Sarah and the kids had traveled to a wedding while I stayed back to attend to some ministry duties. It had been a busy summer with travel, ministry, and moving from place to place. During the summer, “home” meant Camp Berea. Then we would head off on vacation to the family camp which would be home for two weeks. Finally, we would return to the parsonage, after more than two months away. Would we finally be home?

My second son, four at the time and the youngest for a little while longer, had figured out what it all meant in a way that caught his parents off guard and amazed. “When we are all back together, then we will be home because home is wherever we are all together.”

Such a simple calculation and yet all these years later, I am still stunned by the depth of his child-view. Already at four years old he had learned that home was less about which building we were dwelling in at the moment.

The spiritual application writes itself at this point.
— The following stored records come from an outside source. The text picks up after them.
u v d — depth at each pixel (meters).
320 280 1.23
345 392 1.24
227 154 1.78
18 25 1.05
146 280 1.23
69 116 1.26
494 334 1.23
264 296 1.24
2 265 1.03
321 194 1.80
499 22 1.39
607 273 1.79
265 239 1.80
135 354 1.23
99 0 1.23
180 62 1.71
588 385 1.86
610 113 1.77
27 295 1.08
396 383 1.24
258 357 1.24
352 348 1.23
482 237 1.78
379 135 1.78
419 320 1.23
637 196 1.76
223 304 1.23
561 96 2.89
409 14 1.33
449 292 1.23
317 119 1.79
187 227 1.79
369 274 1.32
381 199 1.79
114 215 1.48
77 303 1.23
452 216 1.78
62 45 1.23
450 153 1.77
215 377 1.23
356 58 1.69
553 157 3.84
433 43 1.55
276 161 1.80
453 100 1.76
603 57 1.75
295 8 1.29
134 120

The Bible calls us aliens and strangers, using the language of the Hebrew exile to remind us where home is. So often when we talk about our spiritual home, we talk of heaven. We begin to talk about what the place might look like. Sometimes we might even wonder whether we will like it there if it is just a bunch of clouds and harps.

There are few descriptions of what heaven will be like, especially once you strip away the metaphorical devices often employed. Furthermore, the Bible speaks of a new heaven and new earth in the future, which is not described in detail, but offers a tantalizing hint of new creation experiences beyond the puffy cloud pictures held by our classic culture.

What the Bible does emphasize is togetherness. Paul writing to the Thessalonian Christians sought to reassure them as they worried that perhaps their loved ones who had died had missed out on the return of the Messiah. Paul assures them that not only will those who have died not be left out, but that will actually be the first to experience resurrection. He continues,

Then we who are alive and remain will be caught up together with them in the clouds to meet the Lord in the air, and so we shall always be with the Lord.
(1 Thessalonians 4:17)

Often we focus on the timing of this event, or what the trumpet will sound like, or all the other details that often capture our attention when we think about the end times. The focus of the text seems to point more toward the people than the time or place. Paul emphasizes first that we will be “together with them” and then concludes, “so we shall aways be with the Lord.”

One of my favorite quiet places is the Mount Auburn Cemetary in Auburn, Maine where Nana is buried. My mom’s mother was a devout believer who loved Jesus. She died when I was eleven, and I often think about how excited she would be if she knew I had grown up to be in ministry. I love to visit her grave and think about the day when I will see Nana again, and get to share with her all that God has done.

This isn’t home. It can’t be home. We aren’t all together yet. There are dear believers who have gone on. We miss them. There are more goodbyes and separations in our future, but as one music artist said, heaven is a long hello. Or in the words of my young son those years ago, “When we are all back together, then we will be home because home is wherever we are all together.”